Trump was narrowly leading Biden in the vital battleground state of Florida late on Tuesday, while other competitive swing states remained up in the air.
“Some short-term players are unwinding positions based the early results,” said Ayako Sera, market strategist at Sumitomo Mitsui Trust Bank.
“Over the long-term, yields will rise regardless of who wins, but right now the short-term players are dominating the market.”
Since mid-October, U.S. long-term yields have risen rapidly as Biden’s lead over Trump in opinion polls encouraged some investors to price in the chance of big fiscal spending in the case of a Democrat victory.
However, Trump’s early lead in hotly-contested Florida caused an unwinding of some bets on Biden in the bond market, analysts said.
A closely watched part of the U.S. Treasury yield curve measuring the gap between yields on two- and 10-year Treasury notes narrowed to 67.2 basis points in Asia on Wednesday. That could suggest investors expect less fiscal spending as the Trump’s prospects for a second term improve slightly.
A Republican government likely to spend less money on stimulus than a Democratic administration, which is a factor that pushed down longer-dated Treasury yields, analysts said.

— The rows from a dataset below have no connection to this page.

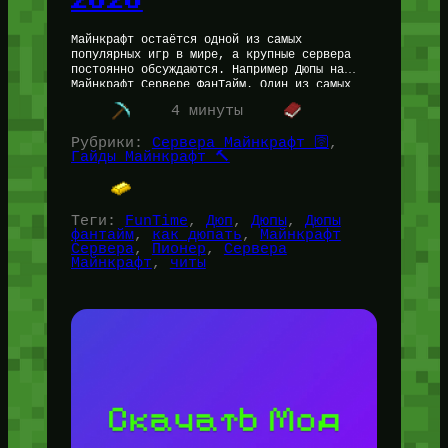
Майнкрафт остаётся одной из самых
популярных игр в мире, а крупные сервера
постоянно обсуждаются. Например Дюпы на
Майнкрафт Сервере ФанТайм. Один из самых
обсуждаемых вопросов среди игроков — дюпы
4 минуты
(dupe-баги).…
Рубрики:
Сервера Майнкрафт 🛜
, 
Гайды Майнкрафт 🔨
Теги:
FunTime
, 
Дюп
, 
Дюпы
, 
Дюпы
фантайм
, 
как дюпать
, 
Майнкрафт
Сервера
, 
Пионер
, 
Сервера
Майнкрафт
, 
читы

Speculators’ net bearish bets on U.S. 30-year Treasury bond futures rose in the latest week to a record high, according to Commodity Futures Trading Commission data released on Friday, highlighting strong expectations in the run-up to the election for a spike in yields.
Other analysts say that regardless of who wins the election, stimulus spending is necessary to prevent a rapid increase in coronavirus infections from wrecking economic growth.
Recently, new infections have touched record levels in the United States, and some analysts worry that a resumption of restrictions on business activity to contain the virus will harm the economy.